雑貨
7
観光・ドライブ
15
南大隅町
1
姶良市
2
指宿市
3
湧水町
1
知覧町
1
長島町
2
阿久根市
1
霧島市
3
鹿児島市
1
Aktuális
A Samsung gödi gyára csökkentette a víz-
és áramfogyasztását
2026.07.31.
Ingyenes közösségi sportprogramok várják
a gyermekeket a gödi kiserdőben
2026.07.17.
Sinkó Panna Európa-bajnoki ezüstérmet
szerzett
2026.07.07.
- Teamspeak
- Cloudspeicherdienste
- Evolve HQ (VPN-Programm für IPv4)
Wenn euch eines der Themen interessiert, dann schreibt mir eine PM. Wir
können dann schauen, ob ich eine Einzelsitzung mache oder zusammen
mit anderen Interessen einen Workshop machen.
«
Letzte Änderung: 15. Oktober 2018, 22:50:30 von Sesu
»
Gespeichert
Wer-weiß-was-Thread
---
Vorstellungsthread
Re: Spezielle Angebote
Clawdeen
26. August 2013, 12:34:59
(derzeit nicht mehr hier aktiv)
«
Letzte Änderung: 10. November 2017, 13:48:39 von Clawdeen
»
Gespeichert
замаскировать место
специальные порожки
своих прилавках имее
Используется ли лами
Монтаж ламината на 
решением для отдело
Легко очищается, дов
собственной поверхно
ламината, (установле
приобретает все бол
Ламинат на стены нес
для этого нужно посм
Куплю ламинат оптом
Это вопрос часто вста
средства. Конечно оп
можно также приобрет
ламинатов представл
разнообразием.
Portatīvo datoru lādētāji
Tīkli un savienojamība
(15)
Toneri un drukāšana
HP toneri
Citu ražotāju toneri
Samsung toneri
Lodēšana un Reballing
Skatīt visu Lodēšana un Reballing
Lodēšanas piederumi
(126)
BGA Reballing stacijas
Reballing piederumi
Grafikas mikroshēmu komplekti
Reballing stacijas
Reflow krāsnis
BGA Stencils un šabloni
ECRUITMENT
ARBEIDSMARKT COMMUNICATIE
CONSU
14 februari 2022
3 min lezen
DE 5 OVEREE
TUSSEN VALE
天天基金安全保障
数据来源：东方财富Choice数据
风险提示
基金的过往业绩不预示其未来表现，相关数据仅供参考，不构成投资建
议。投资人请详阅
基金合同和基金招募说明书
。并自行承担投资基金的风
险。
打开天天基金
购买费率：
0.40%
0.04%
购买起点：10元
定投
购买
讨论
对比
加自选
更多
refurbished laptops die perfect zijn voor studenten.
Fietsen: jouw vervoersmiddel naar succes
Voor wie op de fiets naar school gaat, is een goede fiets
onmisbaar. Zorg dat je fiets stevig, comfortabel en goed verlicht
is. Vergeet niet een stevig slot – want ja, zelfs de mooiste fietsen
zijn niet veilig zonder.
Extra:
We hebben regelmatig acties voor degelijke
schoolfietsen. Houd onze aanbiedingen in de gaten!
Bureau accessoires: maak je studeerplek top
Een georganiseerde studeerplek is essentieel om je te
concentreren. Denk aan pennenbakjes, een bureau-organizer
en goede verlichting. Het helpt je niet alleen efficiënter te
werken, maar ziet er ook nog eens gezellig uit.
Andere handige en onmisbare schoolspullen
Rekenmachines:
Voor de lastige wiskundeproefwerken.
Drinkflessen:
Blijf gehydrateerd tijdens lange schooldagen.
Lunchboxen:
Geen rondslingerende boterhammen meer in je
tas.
- - - - - - -
» WHAT THE TASK ASKS
Set down the entries above again, word for word.

» OUTPUT FOR THIS TASK
雑貨
7
観光・ドライブ
15
南大隅町
1
姶良市
2
指宿市
3
湧水町
1
知覧町
1
長島町
2
阿久根市
1
霧島市
3
鹿児島市
1
Aktuális
A Samsung gödi gyára csökkentette a víz-
és áramfogyasztását
2026.07.31.
Ingyenes közösségi sportprogramok várják
a gyermekeket a gödi kiserdőben
2026.07.17.
Sinkó Panna Európa-bajnoki ezüstérmet
szerzett
2026.07.07.
- Teamspeak
- Cloudspeicherdienste
- Evolve HQ (VPN-Programm für IPv4)
Wenn euch eines der Themen interessiert, dann schreibt mir eine PM. Wir
können dann schauen, ob ich eine Einzelsitzung mache oder zusammen
mit anderen Interessen einen Workshop machen.
«
Letzte Änderung: 15. Oktober 2018, 22:50:30 von Sesu
»
Gespeichert
Wer-weiß-was-Thread
---
Vorstellungsthread
Re: Spezielle Angebote
Clawdeen
26. August 2013, 12:34:59
(derzeit nicht mehr hier aktiv)
«
Letzte Änderung: 10. November 2017, 13:48:39 von Clawdeen
»
Gespeichert
замаскировать место
специальные порожки
своих прилавках имее
Используется ли лами
Монтаж ламината на 
решением для отдело
Легко очищается, дов
собственной поверхно
ламината, (установле
приобретает все бол
Ламинат на стены нес
для этого нужно посм
Куплю ламинат оптом
Это вопрос часто вста
средства. Конечно оп
можно также приобрет
ламинатов представл
разнообразием.
Portatīvo datoru lādētāji
Tīkli un savienojamība
(15)
Toneri un drukāšana
HP toneri
Citu ražotāju toneri
Samsung toneri
Lodēšana un Reballing
Skatīt visu Lodēšana un Reballing
Lodēšanas piederumi
(126)
BGA Reballing stacijas
Reballing piederumi
Grafikas mikroshēmu komplekti
Reballing stacijas
Reflow krāsnis
BGA Stencils un šabloni
ECRUITMENT
ARBEIDSMARKT COMMUNICATIE
CONSU
14 februari 2022
3 min lezen
DE 5 OVEREE
TUSSEN VALE
天天基金安全保障
数据来源：东方财富Choice数据
风险提示
基金的过往业绩不预示其未来表现，相关数据仅供参考，不构成投资建
议。投资人请详阅
基金合同和基金招募说明书
。并自行承担投资基金的风
险。
打开天天基金
购买费率：
0.40%
0.04%
购买起点：10元
定投
购买
讨论
对比
加自选
更多
refurbished laptops die perfect zijn voor studenten.
Fietsen: jouw vervoersmiddel naar succes
Voor wie op de fiets naar school gaat, is een goede fiets
onmisbaar. Zorg dat je fiets stevig, comfortabel en goed verlicht
is. Vergeet niet een stevig slot – want ja, zelfs de mooiste fietsen
zijn niet veilig zonder.
Extra:
We hebben regelmatig acties voor degelijke
schoolfietsen. Houd onze aanbiedingen in de gaten!
Bureau accessoires: maak je studeerplek top
Een georganiseerde studeerplek is essentieel om je te
concentreren. Denk aan pennenbakjes, een bureau-organizer
en goede verlichting. Het helpt je niet alleen efficiënter te
werken, maar ziet er ook nog eens gezellig uit.
Andere handige en onmisbare schoolspullen
Rekenmachines:
Voor de lastige wiskundeproefwerken.
Drinkflessen:
Blijf gehydrateerd tijdens lange schooldagen.
Lunchboxen:
Geen rondslingerende boterhammen meer in je
tas.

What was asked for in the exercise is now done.